“Her dilden damladığında”
Criterion Channel'da yayınlayın.
Criterion Channel'ın devam eden Queersighted serisinin bir parçası olan Pakistanlı-Kanadalı sanatçı Sharlene Bamboat'ın bu ilk filmi, sinemayı bir tür metafizik feribot olarak kullanıyor: ülkeler, diller ve türler arasındaki sınırların yanı sıra görüntü ve metin arasındaki sınırların da saygısızca ötesine geçiyor. . Sri Lanka'daki Batticaloa'da çekilen, İskoçya'daki Skye Adası'nda müzikleri yapılan ve Montreal, Kanada'da kurgusu yapılan filmin bir kısmı, ortağı Sarala tarafından samimi bir video çalışmasıyla çekilen lezbiyen şair Ponni'nin bir portresi.
Tamil ve İngilizce karışımı bir dille konuşan Ponni, kuantum fiziği ve Urdu şiirindeki dualite kavramlarının yanı sıra İngiliz sömürgeciliğinin tarihi ve Güney Asya'daki protesto sanatı üzerine derinlemesine düşünüyor. Toplu Metin'in alt başlıkları yalnızca dilsel çeviriler değil, aynı zamanda duyusal notasyonlar da sağlar. Metin ekranın çeşitli noktalarında beliriyor ve filmin seslerini ve ruh hallerini sözlü olarak anlatıyor (Boynuz melemeleri; akan su yavaşça kıyıya vuruyor), farklı tenörleri gösteren farklı renklerle. Her Dilden Damlarsa, bizi olağanüstü bir merakla okumaya, dinlemeye, izlemeye ve düşünmeye davet eden, hem biçim hem de içerik olarak queerliğin keşif heyecanını somutlaştıran çok katmanlı, çoğu zaman prizmatik bir deneyimdir.
“Oduncu, Canavar”
Netflix'te yayınlayın.
Üretken Japon yönetmen Takashi Miike'nin her yeni filmi sinematik bir olay olarak kutlanmalı ve son filminin Netflix'e fazla tantana olmadan ulaşması bir sır. Canavar Lumberjack, sinemada heyecan uyandıracak kanlı bir seri katil gerilim filmi ama aynı zamanda küçük ekranda da son derece eğlenceli. Oduncu kılığına giren bir katil ortalıkta dolaşıyor, seçilmiş bir grup kurbanı (klinik psikopatlar) öldürüyor ve ardından beyinlerini çalıyor. Ellerinde çok fazla kan bulunan vicdansız bir avukat olan Akira Ninomiya'yı (Kazuya Kamenashi) hedef aldığında, iki adam ve bir adli profil uzmanı arasında bir kovalamaca başlar ve bu kovalamaca, çocuklar üzerinde deneyler yapan çılgın bir çiftle ilgili eski, uğursuz bir vakayı ortaya çıkarır. .

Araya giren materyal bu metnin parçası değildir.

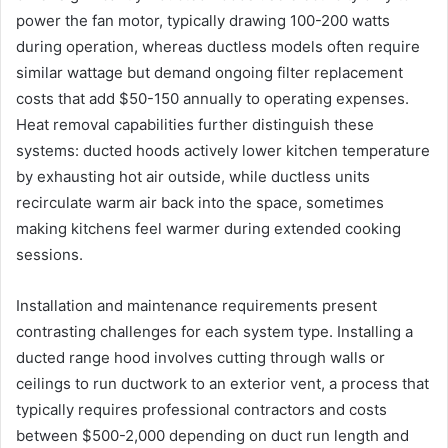
power the fan motor, typically drawing 100-200 watts
during operation, whereas ductless models often require
similar wattage but demand ongoing filter replacement
costs that add $50-150 annually to operating expenses.
Heat removal capabilities further distinguish these
systems: ducted hoods actively lower kitchen temperature
by exhausting hot air outside, while ductless units
recirculate warm air back into the space, sometimes
making kitchens feel warmer during extended cooking
sessions.
Installation and maintenance requirements present
contrasting challenges for each system type. Installing a
ducted range hood involves cutting through walls or
ceilings to run ductwork to an exterior vent, a process that
typically requires professional contractors and costs
between $500-2,000 depending on duct run length and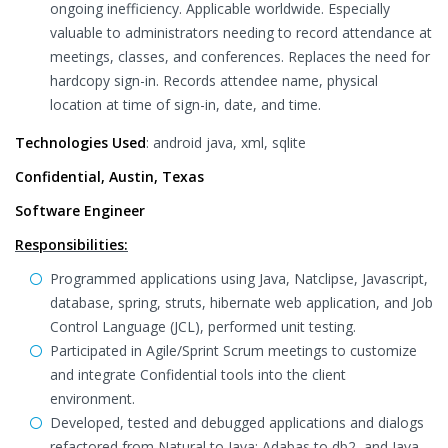
ongoing inefficiency. Applicable worldwide. Especially
valuable to administrators needing to record attendance at
meetings, classes, and conferences. Replaces the need for
hardcopy sign-in. Records attendee name, physical
location at time of sign-in, date, and time.
Technologies Used
: android java, xml, sqlite
Confidential, Austin, Texas
Software Engineer
Responsibilities:
Programmed applications using Java, Natclipse, Javascript,
database, spring, struts, hibernate web application, and Job
Control Language (JCL), performed unit testing.
Participated in Agile/Sprint Scrum meetings to customize
and integrate Confidential tools into the client
environment.
Developed, tested and debugged applications and dialogs
refactored from Natural to Java: Adabas to db2, and Java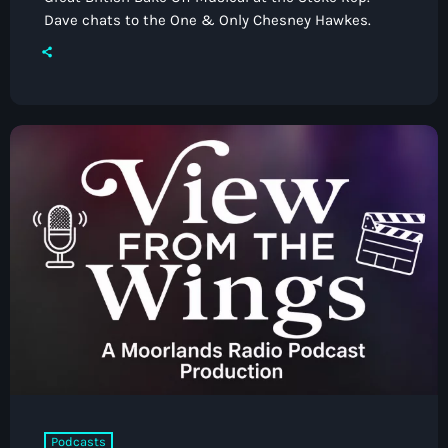
Dave chats to the One & Only Chesney Hawkes.
Podcasts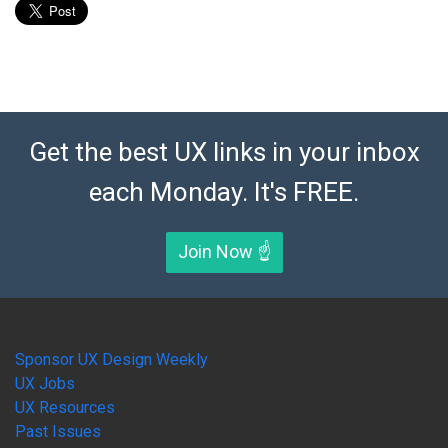
Get the best UX links in your inbox
each Monday. It's FREE.
Join Now ☝️
Sponsor UX Design Weekly
UX Jobs
UX Resources
Past Issues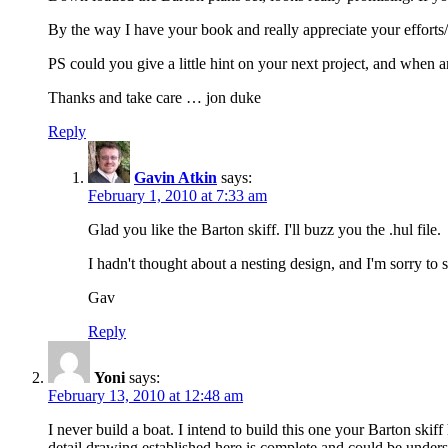
By the way I have your book and really appreciate your efforts
PS could you give a little hint on your next project, and when a
Thanks and take care … jon duke
Reply
Gavin Atkin
says:
February 1, 2010 at 7:33 am
Glad you like the Barton skiff. I'll buzz you the .hul file.
I hadn't thought about a nesting design, and I'm sorry to s
Gav
Reply
Yoni
says:
February 13, 2010 at 12:48 am
I never build a boat. I intend to build this one your Barton sk
detail drawing established here is complete and could be under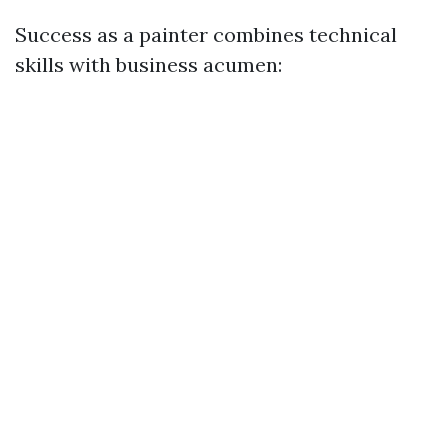
Success as a painter combines technical
skills with business acumen: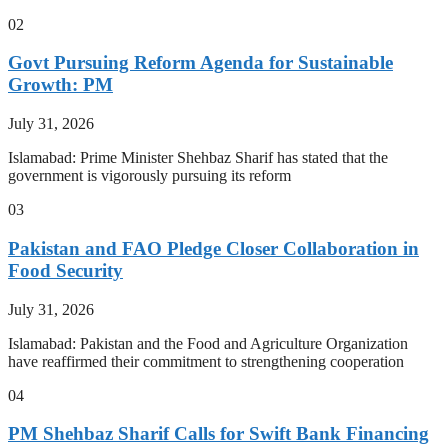
02
Govt Pursuing Reform Agenda for Sustainable
Growth: PM
July 31, 2026
Islamabad: Prime Minister Shehbaz Sharif has stated that the
government is vigorously pursuing its reform
03
Pakistan and FAO Pledge Closer Collaboration in
Food Security
July 31, 2026
Islamabad: Pakistan and the Food and Agriculture Organization
have reaffirmed their commitment to strengthening cooperation
04
PM Shehbaz Sharif Calls for Swift Bank Financing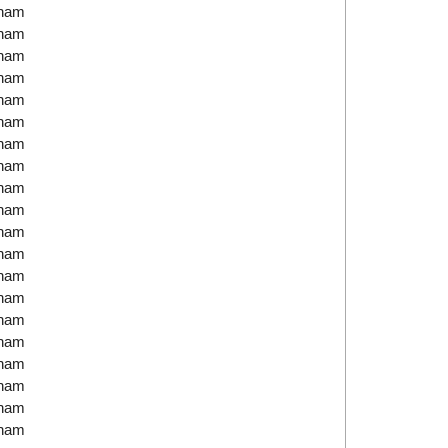
tnam
tnam
tnam
tnam
tnam
tnam
tnam
tnam
tnam
tnam
tnam
tnam
tnam
tnam
tnam
tnam
tnam
tnam
tnam
tnam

Kötülük ve empati hakkında aptalca popüler psikolojiler içeren karmaşık ve korkunç bir senaryo, ancak klasik Miike tarzında eğlence içerikten ziyade tarzdadır. Değişiklikler ve dönüşler heyecan verici ve tüm karakterlerin ahlaki gri alanlarıyla oynuyor; aksiyon pürüzsüz, çoğu zaman soluk kesici bir hassasiyetle sahneleniyor; ve Kamenashi, mükemmel şekilli, hançere benzeyen kaşlarıyla ekranda tehditkar bir şekilde büyüleyici.

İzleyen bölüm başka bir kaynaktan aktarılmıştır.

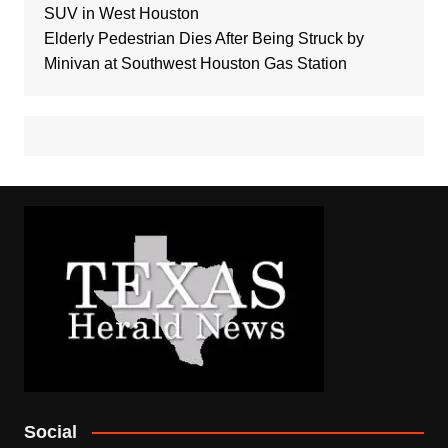
SUV in West Houston
Elderly Pedestrian Dies After Being Struck by
Minivan at Southwest Houston Gas Station
Social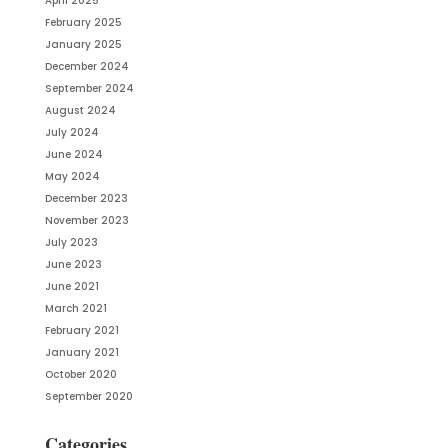
April 2025
February 2025
January 2025
December 2024
September 2024
August 2024
July 2024
June 2024
May 2024
December 2023
November 2023
July 2023
June 2023
June 2021
March 2021
February 2021
January 2021
October 2020
September 2020
Categories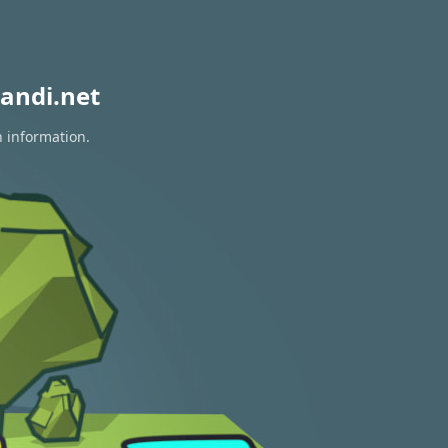
andi.net
n information.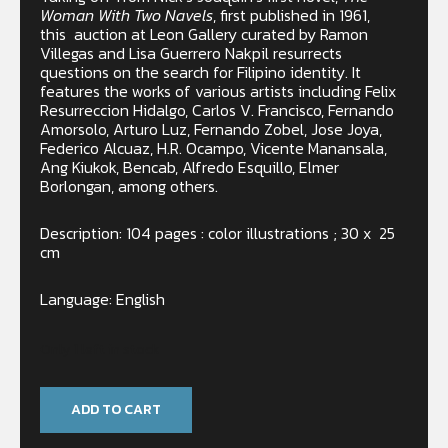
Woman With Two Navels
, first published in 1961,
this
auction at Leon Gallery curated by Ramon
Villegas and Lisa Guerrero Nakpil resurrects
questions on the search for Filipino identity. It
features the works of various artists including Felix
Resurreccion Hidalgo, Carlos V. Francisco, Fernando
Amorsolo, Arturo Luz, Fernando Zobel, Jose Joya,
Federico Alcuaz, H.R. Ocampo, Vicente Manansala,
Ang Kiukok, Bencab, Alfredo Esquillo, Elmer
Borlongan, among others.
Description: 104 pages : color illustrations ; 30 x 25
cm
Language: English
Only 1 left in stock
ADD TO CART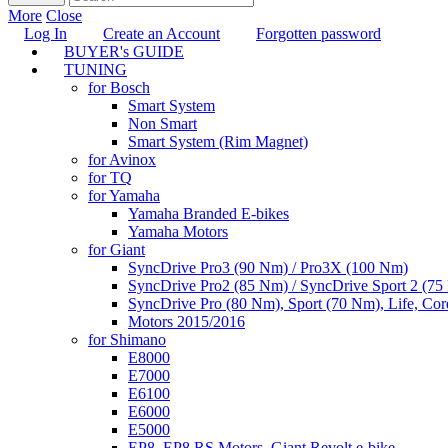
More
Close
Log In
Create an Account
Forgotten password
BUYER's GUIDE
TUNING
for Bosch
Smart System
Non Smart
Smart System (Rim Magnet)
for Avinox
for TQ
for Yamaha
Yamaha Branded E-bikes
Yamaha Motors
for Giant
SyncDrive Pro3 (90 Nm) / Pro3X (100 Nm)
SyncDrive Pro2 (85 Nm) / SyncDrive Sport 2 (7
SyncDrive Pro (80 Nm), Sport (70 Nm), Life, Cor
Motors 2015/2016
for Shimano
E8000
E7000
E6100
E6000
E5000
EP8, EP8 RS Motors, Giant Revolt e-bike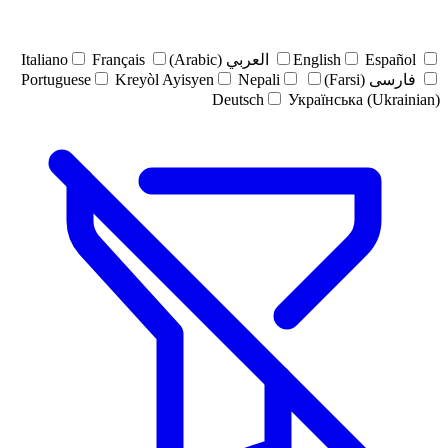
Italiano
Français
العربي (Arabic)
English
Español
Portuguese
Kreyòl Ayisyen
Nepali
فارسی (Farsi)
Deutsch
Українська (Ukrainian)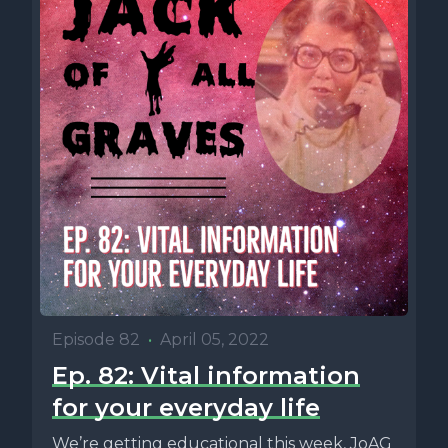
Episode 82
•
April 05, 2022
Ep. 82: Vital information
for your everyday life
We’re getting educational this week, JoAG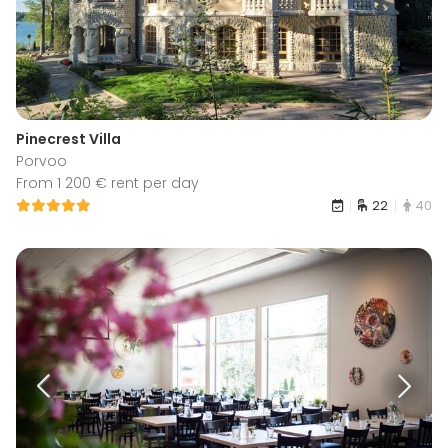
Pinecrest Villa
Porvoo
From 1 200 € rent per day
22
40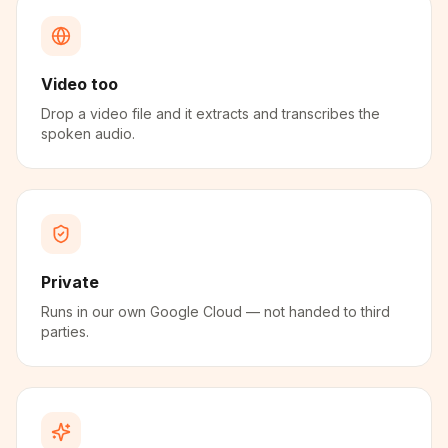
Video too
Drop a video file and it extracts and transcribes the
spoken audio.
Private
Runs in our own Google Cloud — not handed to third
parties.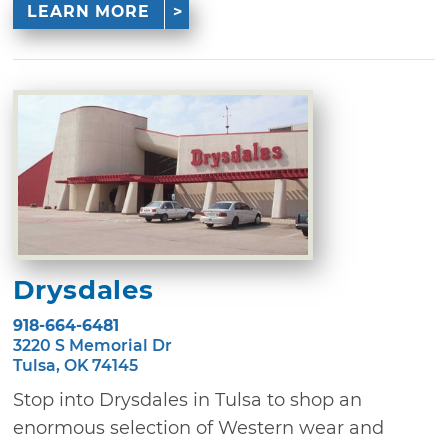
LEARN MORE
Drysdales
918-664-6481
3220 S Memorial Dr
Tulsa, OK 74145
Stop into Drysdales in Tulsa to shop an
enormous selection of Western wear and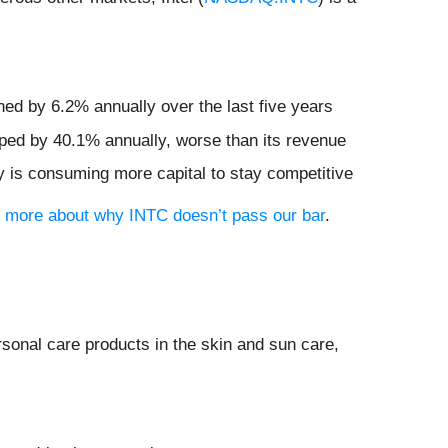
ned by 6.2% annually over the last five years
pped by 40.1% annually, worse than its revenue
y is consuming more capital to stay competitive
rn more about why INTC doesn’t pass our bar
.
ersonal care products in the skin and sun care,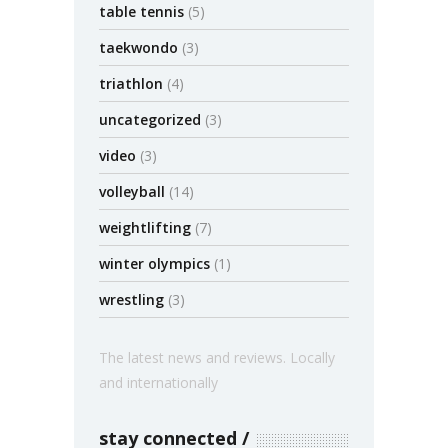
table tennis
(5)
taekwondo
(3)
triathlon
(4)
uncategorized
(3)
video
(3)
volleyball
(14)
weightlifting
(7)
winter olympics
(1)
wrestling
(3)
The latest news and reviews. Locally
and internationally
stay connected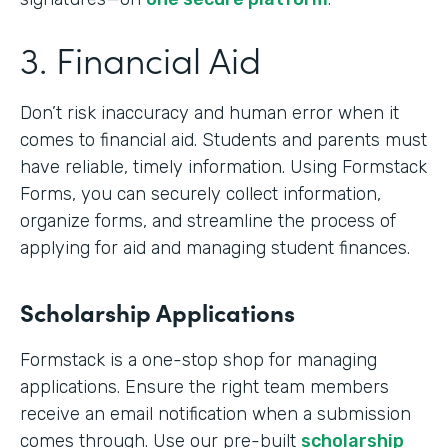
3. Financial Aid
Don’t risk inaccuracy and human error when it
comes to financial aid. Students and parents must
have reliable, timely information. Using Formstack
Forms, you can securely collect information,
organize forms, and streamline the process of
applying for aid and managing student finances.
Scholarship Applications
Formstack is a one-stop shop for managing
applications. Ensure the right team members
receive an email notification when a submission
comes through. Use our pre-built
scholarship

“Bağlantısız Devletler: Labudoviç Filmlerinden Sahneler”
Ovid'de yayınlayın.
1950'lerin ortaları ile 1980 yılları arasında, o zamanki Yugoslavya'nın başkanı Josip Broz Tito, “barış yolculukları” adını verdiği diplomatik gezilerle dünyayı deniz yoluyla dolaştı. Kameramanı Stevan Labudoviç onu takip etti. Parlak selüloit üzerine Labudoviç, Tito'nun Asya, Afrika ve Orta Doğu'ya yaptığı seyahatlerin yanı sıra Üçüncü Dünyanın doğuşunu da kaydetti: Soğuk Savaş sırasında ne Amerika Birleşik Devletleri'nin ne de Sovyetler Birliği'nin yanında yer alan, yeni özgürleşmiş ve sömürgecilikten arındırılmış ülkelerin ittifakı. ve bunun yerine “bağlantısız”lardı. Yıllarca Labudoviç'in haber filmleri Yugoslavya'daki sinema gösterimlerinden önce gösterildi, ancak 1992'de cumhuriyetin yıkılmasından bu yana filmleri Belgrad'daki bir kasada hareketsiz halde duruyor.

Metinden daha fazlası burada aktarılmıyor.